Available data section start

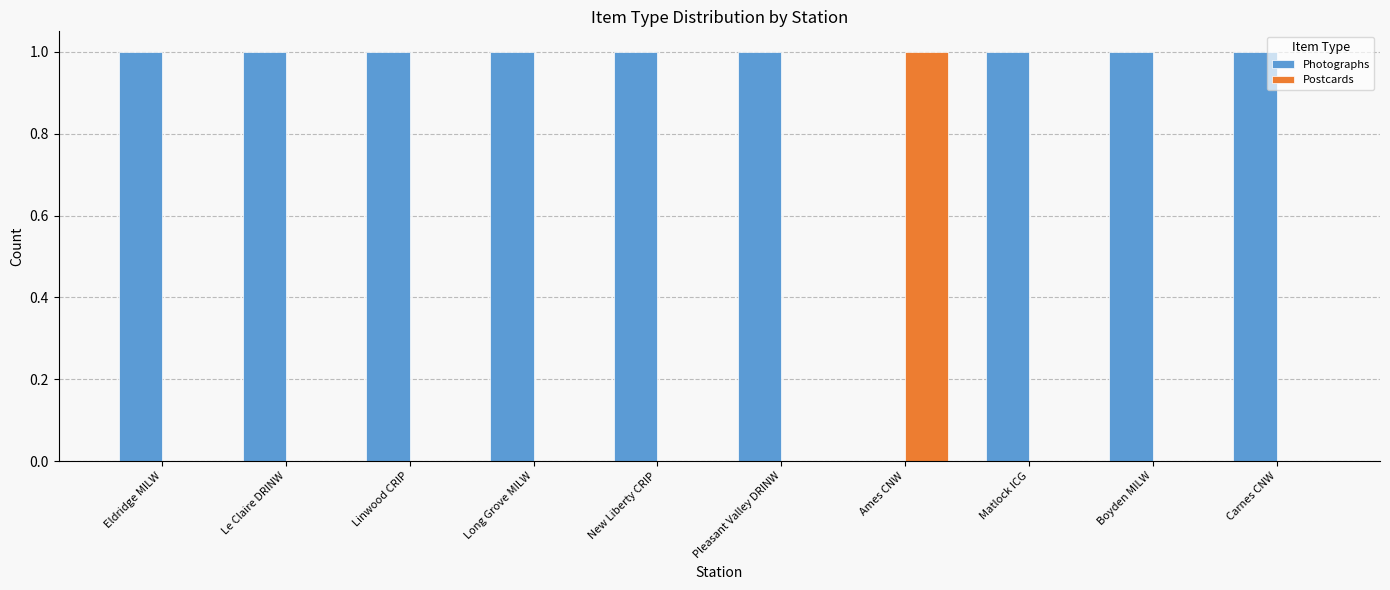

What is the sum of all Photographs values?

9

Available data section end
Available data section start

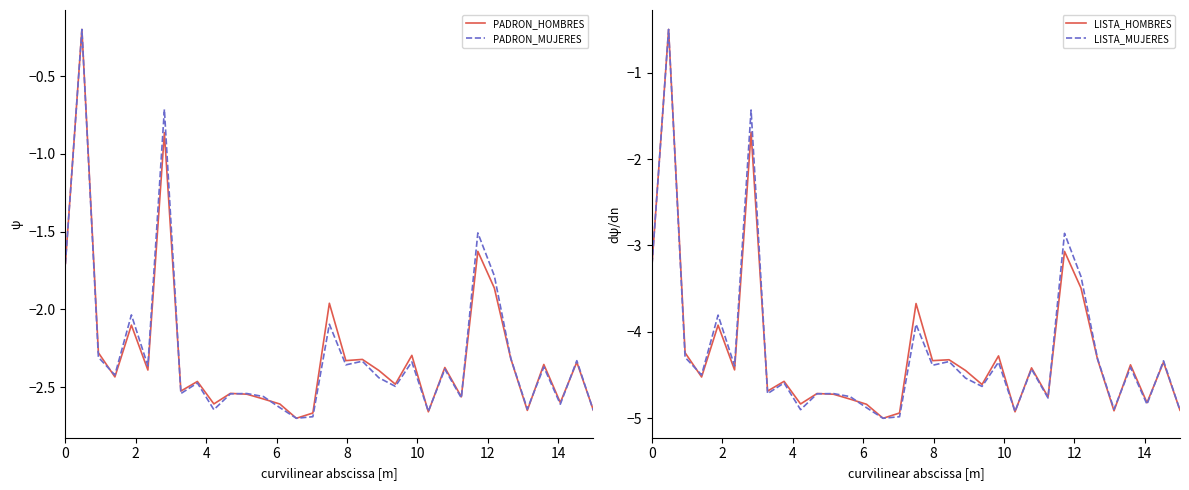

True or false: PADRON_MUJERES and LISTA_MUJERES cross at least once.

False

Available data section end
Available data section start

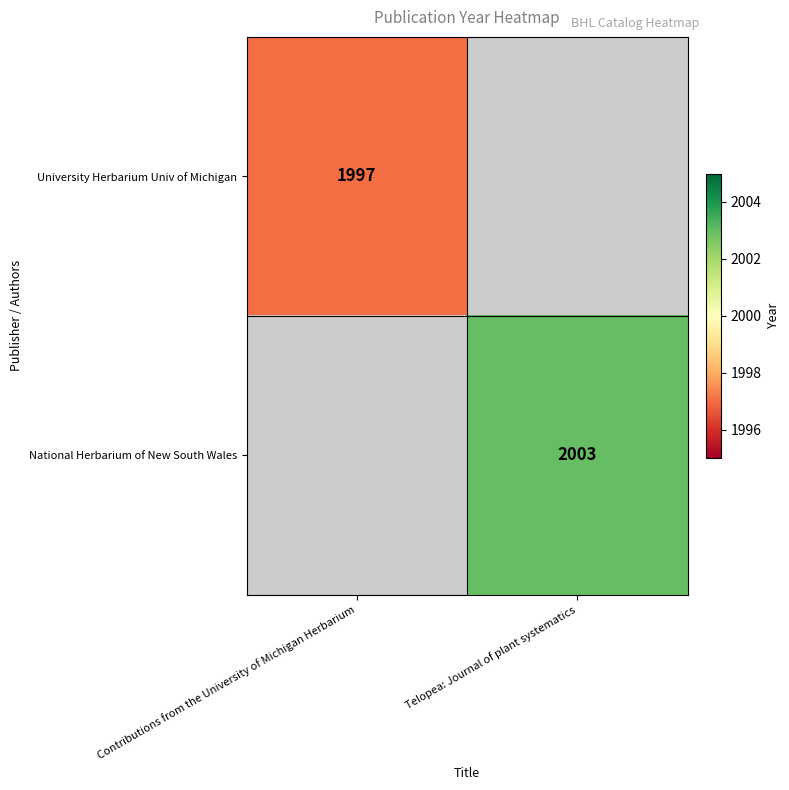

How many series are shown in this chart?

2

Available data section end

Exercise requirements
Which lines in the data above contain the word "many"? Show each of those lines in full, and treat uppercase and lowercase letters as different.

Solution
How many series are shown in this chart?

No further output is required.